The Care Crisis
Ruth Rosen
Ruth Rosen, a historian, journalist and senior fellow at the Longview Institute, teaches history and public policy at the University of California, Berkeley. She is the author of
A baby is born. A child develops a high fever. A spouse breaks a leg. A parent suffers a stroke. These are the events that throw a working woman's delicate balance between work and family into chaos.
Although we read endless stories and reports about the problems faced by working women, we possess inadequate language for what most people view as a private rather than a political problem. "That's life," we tell each other, instead of trying to forge common solutions to these dilemmas.
That's exactly what housewives used to say when they felt unhappy and unfulfilled in the 1950s: "That's life." Although magazines often referred to housewives' unexplained depressions, it took Betty Friedan's 1963 bestseller to turn "the problem that has no name" into a household phrase, "the feminine mystique"--the belief that a woman should find identity and fulfillment exclusively through her family and home.

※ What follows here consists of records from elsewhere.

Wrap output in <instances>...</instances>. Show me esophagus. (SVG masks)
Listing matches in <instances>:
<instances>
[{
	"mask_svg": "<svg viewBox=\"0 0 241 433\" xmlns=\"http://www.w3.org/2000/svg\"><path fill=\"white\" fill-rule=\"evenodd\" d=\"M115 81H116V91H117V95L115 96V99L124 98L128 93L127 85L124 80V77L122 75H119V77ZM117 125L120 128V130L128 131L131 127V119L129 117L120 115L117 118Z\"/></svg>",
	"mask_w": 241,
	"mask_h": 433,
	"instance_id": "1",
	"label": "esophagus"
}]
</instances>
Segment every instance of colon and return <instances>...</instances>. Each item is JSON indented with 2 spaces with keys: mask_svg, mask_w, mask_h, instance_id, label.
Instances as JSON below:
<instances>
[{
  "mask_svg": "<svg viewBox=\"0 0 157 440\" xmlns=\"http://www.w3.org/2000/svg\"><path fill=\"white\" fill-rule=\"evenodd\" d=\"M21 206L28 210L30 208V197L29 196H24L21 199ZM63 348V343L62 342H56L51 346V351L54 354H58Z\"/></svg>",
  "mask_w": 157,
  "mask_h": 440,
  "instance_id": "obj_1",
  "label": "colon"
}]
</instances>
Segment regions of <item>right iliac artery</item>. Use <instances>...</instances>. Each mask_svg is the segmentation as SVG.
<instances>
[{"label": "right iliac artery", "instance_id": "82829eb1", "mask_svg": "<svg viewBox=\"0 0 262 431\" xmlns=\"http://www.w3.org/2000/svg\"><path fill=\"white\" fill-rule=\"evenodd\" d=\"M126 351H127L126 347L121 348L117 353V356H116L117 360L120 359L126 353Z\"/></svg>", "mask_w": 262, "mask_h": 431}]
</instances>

The great accomplishment of the modern women's movement was to name such private experiences--domestic violence, sexual harassment, economic discrimination, date rape--and turn them into public problems that could be debated, changed by new laws and policies or altered by social customs. That is how the personal became political.
Although we have shelves full of books that address work/family problems, we still have not named the burdens that affect most of America's working families.